Penyerahan hibah dilakukan langsung oleh Gubernur Kepulauan Riau, H. Ansar Ahmad, kepada Kepala Kejaksaan Tinggi Kepri, J. Devy Sudarso, di Kantor Kejati Kepri, Tanjungpinang, Kamis (16/4/2026).
“Hibah ini merupakan bentuk dukungan kami kepada Kejaksaan sebagai mitra penting pemerintah daerah dalam memastikan jalannya pembangunan yang akuntabel dan sesuai dengan ketentuan hukum,” ujar Ansar dalam siaran pers yang diterima Kompas, Jumat (17/4/2026).

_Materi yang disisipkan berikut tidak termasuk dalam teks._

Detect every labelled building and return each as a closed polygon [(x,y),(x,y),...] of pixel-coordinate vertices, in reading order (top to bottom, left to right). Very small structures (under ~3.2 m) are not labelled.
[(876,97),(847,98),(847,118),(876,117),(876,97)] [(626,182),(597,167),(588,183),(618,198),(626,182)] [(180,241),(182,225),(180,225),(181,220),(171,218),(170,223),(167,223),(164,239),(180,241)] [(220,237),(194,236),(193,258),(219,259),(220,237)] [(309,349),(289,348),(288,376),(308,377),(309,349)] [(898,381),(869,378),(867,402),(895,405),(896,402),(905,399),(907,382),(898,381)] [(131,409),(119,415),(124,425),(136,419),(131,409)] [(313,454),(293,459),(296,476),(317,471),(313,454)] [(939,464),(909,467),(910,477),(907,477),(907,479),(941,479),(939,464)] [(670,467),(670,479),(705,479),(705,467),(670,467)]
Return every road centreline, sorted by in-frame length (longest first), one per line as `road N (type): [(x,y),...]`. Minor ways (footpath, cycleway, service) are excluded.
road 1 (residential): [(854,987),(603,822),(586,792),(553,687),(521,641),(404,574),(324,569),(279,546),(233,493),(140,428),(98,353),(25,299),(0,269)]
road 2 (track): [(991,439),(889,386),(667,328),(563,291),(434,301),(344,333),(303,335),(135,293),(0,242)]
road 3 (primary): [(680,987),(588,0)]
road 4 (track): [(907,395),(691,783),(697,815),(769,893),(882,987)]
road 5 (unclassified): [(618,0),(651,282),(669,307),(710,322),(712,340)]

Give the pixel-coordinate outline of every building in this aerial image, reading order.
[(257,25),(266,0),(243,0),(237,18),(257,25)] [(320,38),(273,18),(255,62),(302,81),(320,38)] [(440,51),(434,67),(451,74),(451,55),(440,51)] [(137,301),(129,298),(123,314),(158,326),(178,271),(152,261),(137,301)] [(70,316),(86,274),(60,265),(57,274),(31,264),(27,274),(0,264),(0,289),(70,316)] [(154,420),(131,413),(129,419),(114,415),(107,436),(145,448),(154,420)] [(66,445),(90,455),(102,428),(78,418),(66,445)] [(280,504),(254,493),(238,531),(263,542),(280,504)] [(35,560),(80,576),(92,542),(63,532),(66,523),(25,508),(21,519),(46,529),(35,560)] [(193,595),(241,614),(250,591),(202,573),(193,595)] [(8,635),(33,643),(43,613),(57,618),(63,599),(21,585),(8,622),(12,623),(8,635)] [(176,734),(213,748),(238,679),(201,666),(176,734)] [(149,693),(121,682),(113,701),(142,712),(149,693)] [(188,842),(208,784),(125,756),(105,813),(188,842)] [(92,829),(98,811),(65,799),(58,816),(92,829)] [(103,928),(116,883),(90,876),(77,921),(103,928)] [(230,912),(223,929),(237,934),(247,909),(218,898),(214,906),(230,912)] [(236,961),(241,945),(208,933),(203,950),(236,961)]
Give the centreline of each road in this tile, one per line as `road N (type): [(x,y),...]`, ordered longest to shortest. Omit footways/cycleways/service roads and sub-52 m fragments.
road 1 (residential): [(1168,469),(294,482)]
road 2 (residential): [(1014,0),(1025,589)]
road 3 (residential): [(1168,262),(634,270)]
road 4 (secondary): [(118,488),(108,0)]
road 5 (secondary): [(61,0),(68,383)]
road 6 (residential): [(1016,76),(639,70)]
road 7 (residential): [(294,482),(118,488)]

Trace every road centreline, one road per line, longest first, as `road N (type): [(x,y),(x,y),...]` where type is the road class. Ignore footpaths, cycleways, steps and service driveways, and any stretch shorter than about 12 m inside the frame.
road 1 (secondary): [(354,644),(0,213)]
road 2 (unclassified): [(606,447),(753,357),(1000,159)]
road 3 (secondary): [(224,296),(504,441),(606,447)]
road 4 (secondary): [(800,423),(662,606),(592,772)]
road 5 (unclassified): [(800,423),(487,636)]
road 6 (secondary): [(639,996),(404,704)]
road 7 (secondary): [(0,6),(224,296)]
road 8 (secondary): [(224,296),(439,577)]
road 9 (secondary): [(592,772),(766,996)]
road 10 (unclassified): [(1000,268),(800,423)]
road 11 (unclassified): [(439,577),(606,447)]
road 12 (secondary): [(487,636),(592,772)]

Gubernur menegaskan komitmen Pemprov Kepri untuk terus memperkuat sinergi dan kolaborasi bersama Kejaksaan Tinggi Kepri dalam mendukung pembangunan daerah yang merata dan berkeadilan.
“Kami berharap kerja sama yang telah terjalin dengan baik ini dapat terus ditingkatkan, sehingga berbagai program pembangunan, baik di tingkat daerah maupun nasional, dapat berjalan optimal dan memberikan manfaat bagi masyarakat,” tambahnya.
Kepala Kejaksaan Tinggi Kepri, J. Devy Sudarso, menyampaikan apresiasi dan terima kasih atas hibah lahan yang diberikan. Menurutnya, pembangunan mess di atas lahan tersebut akan sangat mendukung operasional dan kinerja pegawai Kejaksaan Negeri Natuna, khususnya dalam menjalankan tugas di wilayah kepulauan yang memiliki tantangan geografis tersendiri.
“Kami mengucapkan terima kasih atas dukungan yang diberikan. Fasilitas ini tentu akan sangat membantu meningkatkan kinerja dan pelayanan kami di daerah,” ujarnya.
Devy juga menegaskan bahwa Kejaksaan Tinggi Kepri siap terus mendukung Pemerintah Provinsi Kepri dalam mengawal dan mengawasi pelaksanaan berbagai program strategis, baik nasional maupun daerah.
“Kejaksaan akan selalu terbuka untuk bersinergi dengan pemerintah daerah, khususnya dalam upaya pencegahan korupsi dan pengawasan pembangunan,” tutupnya.
Hibah lahan ini menjadi salah satu bentuk nyata sinergi antara eksekutif dan yudikatif di tingkat daerah. Natuna sebagai wilayah kepulauan terluar Indonesia membutuhkan dukungan infrastruktur yang memadai bagi aparat penegak hukum agar pelayanan kepada masyarakat dapat berjalan optimal.
Langkah Pemprov Kepri ini juga sejalan dengan upaya pemerintah pusat dalam memperkuat kelembagaan kejaksaan di seluruh Indonesia, khususnya di daerah-daerah terdepan, terluar, dan tertinggal (3T).